Chain Letter: Guido de Boer
Visual artist and educator Guido de Boer finds meaning in a phrase painted on a Copenhagen wall.
'Chain Letter' invites a sign painter or lettering artist to share a piece of lettering that has influenced or inspired them, before passing the baton to someone else, in a never-ending chain.
In the last one, Marie Pressmar nominated Guido de Boer, a visual artist and educator in Utrecht in the Netherlands who works freehand with brush and ink to create large, monumental installations.
What have you selected?
Published in the 1860s, Hector Urquhart's Popular Tales of the West Highlands contains the line, "one man's rubbish may be another's treasure". The phrase has gained currency in the years since, and this interpretation was produced in Nørrebro, Copenhagen, Denmark in around 2010.
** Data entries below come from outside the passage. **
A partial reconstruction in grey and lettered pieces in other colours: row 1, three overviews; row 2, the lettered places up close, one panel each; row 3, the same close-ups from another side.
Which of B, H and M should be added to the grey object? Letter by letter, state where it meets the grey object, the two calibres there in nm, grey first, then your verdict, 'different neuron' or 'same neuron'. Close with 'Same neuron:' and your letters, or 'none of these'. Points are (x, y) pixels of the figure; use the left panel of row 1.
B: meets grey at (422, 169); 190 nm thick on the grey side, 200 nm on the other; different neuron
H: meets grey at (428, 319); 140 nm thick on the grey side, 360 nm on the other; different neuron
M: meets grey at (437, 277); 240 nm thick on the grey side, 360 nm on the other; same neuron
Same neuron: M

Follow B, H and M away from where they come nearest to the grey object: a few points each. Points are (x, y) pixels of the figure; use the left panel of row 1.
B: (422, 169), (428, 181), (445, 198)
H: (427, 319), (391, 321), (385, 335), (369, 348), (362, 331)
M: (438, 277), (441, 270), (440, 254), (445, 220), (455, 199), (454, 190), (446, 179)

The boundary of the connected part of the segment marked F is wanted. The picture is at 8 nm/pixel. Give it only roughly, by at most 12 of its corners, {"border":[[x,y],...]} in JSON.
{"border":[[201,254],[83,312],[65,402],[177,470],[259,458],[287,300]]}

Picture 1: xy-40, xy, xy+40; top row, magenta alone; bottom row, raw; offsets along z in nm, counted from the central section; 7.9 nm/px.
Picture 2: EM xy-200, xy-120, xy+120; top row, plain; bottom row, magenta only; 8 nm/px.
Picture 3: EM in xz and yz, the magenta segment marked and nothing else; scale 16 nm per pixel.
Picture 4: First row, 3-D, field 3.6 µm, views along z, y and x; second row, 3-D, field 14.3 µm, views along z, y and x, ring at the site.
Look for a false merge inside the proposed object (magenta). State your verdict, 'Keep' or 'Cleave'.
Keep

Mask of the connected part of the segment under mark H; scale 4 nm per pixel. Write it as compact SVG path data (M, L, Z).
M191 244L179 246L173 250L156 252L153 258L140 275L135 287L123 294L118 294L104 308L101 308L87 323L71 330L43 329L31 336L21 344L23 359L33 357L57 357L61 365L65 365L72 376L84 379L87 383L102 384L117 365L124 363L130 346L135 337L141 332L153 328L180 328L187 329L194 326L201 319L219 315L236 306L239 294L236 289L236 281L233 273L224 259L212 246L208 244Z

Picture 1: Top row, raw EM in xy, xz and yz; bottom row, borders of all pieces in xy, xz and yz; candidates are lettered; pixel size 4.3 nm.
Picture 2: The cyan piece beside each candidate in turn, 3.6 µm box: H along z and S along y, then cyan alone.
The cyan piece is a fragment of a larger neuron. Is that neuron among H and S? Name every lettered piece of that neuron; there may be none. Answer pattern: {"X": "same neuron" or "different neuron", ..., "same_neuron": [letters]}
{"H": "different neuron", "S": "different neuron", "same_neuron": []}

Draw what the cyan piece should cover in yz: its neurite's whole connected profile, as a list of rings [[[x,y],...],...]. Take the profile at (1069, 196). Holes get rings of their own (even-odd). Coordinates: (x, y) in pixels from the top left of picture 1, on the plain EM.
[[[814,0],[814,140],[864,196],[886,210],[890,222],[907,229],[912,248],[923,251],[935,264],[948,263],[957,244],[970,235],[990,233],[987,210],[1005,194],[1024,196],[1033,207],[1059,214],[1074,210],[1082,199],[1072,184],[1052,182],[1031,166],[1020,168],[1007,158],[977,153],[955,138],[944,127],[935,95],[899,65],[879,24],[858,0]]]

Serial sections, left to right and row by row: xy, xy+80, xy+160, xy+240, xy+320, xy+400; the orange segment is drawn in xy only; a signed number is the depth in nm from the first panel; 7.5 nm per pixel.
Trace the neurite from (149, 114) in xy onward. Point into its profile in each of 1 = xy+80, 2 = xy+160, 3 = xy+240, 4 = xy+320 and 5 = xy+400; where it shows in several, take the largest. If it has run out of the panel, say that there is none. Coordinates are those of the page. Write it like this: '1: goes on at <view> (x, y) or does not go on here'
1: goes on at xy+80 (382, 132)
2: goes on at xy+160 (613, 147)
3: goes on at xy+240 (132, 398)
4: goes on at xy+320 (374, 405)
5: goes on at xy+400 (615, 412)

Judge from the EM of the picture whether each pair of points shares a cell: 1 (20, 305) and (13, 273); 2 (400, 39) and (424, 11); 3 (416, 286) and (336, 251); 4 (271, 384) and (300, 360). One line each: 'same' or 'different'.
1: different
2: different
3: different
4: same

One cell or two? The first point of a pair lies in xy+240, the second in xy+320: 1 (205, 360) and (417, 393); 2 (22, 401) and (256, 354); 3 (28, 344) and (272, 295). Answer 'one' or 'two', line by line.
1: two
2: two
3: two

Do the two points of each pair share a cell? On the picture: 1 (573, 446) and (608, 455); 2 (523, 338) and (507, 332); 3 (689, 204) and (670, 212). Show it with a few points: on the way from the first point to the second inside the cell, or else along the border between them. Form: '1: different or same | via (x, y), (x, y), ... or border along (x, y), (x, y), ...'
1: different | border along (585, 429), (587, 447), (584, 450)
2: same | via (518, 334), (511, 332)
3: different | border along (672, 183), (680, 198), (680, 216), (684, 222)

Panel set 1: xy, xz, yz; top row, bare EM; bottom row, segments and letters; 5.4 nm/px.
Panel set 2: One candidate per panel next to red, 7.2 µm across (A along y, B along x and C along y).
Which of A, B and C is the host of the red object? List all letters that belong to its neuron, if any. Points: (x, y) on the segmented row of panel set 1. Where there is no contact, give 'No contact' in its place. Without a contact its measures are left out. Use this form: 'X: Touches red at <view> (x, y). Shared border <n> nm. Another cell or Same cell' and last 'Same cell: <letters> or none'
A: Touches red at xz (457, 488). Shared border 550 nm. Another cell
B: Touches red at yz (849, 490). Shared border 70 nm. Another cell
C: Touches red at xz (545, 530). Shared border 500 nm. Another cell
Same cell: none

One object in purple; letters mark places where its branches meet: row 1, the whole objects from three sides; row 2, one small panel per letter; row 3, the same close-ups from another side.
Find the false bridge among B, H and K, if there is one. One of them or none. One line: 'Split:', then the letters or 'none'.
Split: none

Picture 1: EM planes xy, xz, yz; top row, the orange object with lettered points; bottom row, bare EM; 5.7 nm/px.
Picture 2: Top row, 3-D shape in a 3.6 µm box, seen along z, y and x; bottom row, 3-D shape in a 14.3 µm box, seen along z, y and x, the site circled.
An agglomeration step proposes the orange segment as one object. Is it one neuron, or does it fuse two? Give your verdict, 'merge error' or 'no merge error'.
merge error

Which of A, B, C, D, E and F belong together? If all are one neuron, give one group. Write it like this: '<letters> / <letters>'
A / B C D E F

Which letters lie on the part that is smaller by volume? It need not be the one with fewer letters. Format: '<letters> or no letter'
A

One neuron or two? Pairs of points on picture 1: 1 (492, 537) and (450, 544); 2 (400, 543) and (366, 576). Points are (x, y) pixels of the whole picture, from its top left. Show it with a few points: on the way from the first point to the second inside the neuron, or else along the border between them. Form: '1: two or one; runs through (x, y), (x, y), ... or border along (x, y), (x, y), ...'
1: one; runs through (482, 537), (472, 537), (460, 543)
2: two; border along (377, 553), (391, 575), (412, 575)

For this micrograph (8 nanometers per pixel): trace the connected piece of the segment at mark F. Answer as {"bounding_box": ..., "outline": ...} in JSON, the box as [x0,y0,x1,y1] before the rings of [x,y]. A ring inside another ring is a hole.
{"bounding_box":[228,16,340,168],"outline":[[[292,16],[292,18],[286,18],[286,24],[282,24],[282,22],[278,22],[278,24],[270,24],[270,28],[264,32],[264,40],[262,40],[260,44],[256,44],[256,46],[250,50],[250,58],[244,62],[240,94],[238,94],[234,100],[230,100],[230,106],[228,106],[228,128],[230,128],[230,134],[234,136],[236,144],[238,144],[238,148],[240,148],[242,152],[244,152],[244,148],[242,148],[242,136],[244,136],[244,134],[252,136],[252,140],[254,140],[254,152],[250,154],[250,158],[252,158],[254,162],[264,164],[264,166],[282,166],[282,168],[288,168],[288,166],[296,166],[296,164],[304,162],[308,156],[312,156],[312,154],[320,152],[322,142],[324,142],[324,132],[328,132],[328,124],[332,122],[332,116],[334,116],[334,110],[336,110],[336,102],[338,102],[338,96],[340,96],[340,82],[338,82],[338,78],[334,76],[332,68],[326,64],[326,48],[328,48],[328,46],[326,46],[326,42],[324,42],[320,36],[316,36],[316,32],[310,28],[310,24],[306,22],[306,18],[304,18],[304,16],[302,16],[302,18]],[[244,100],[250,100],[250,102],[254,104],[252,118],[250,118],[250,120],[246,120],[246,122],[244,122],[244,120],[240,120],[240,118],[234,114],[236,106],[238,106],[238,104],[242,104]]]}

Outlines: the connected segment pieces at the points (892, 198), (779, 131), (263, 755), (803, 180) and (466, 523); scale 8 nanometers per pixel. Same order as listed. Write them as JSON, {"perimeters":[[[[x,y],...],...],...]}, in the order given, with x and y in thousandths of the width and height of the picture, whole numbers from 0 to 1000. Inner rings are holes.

It seems likely that it was painted by SPYO from Birds Crew, but the work and its message is more important than who produced it.
How did it inspire you?
I love it when a sentence like this appears in your life, and strikes you so hard when you least expect it. I think the work is a great reminder that we are always, and everywhere, surrounded by so much beauty, and so many surprises; we only need to see it with our eyes, and to keep our minds open to receive it.
It was such a lovely moment when I got to stand in front of this piece for the first time; it had been a personal favourite from the first moment I saw it online.
And I'm not the only one that has been inspired by it. The title and opening shot of this short film by Mattia de Vito is taken directly from the piece, and it features in the painting, 'One Mans Trash', by Danish artist Pil Anna Tesdorpf.
Who would you like to see next in the Chain Letter?
I'd like to pass the chain to Miranda Ensink in Amsterdam in the Netherlands.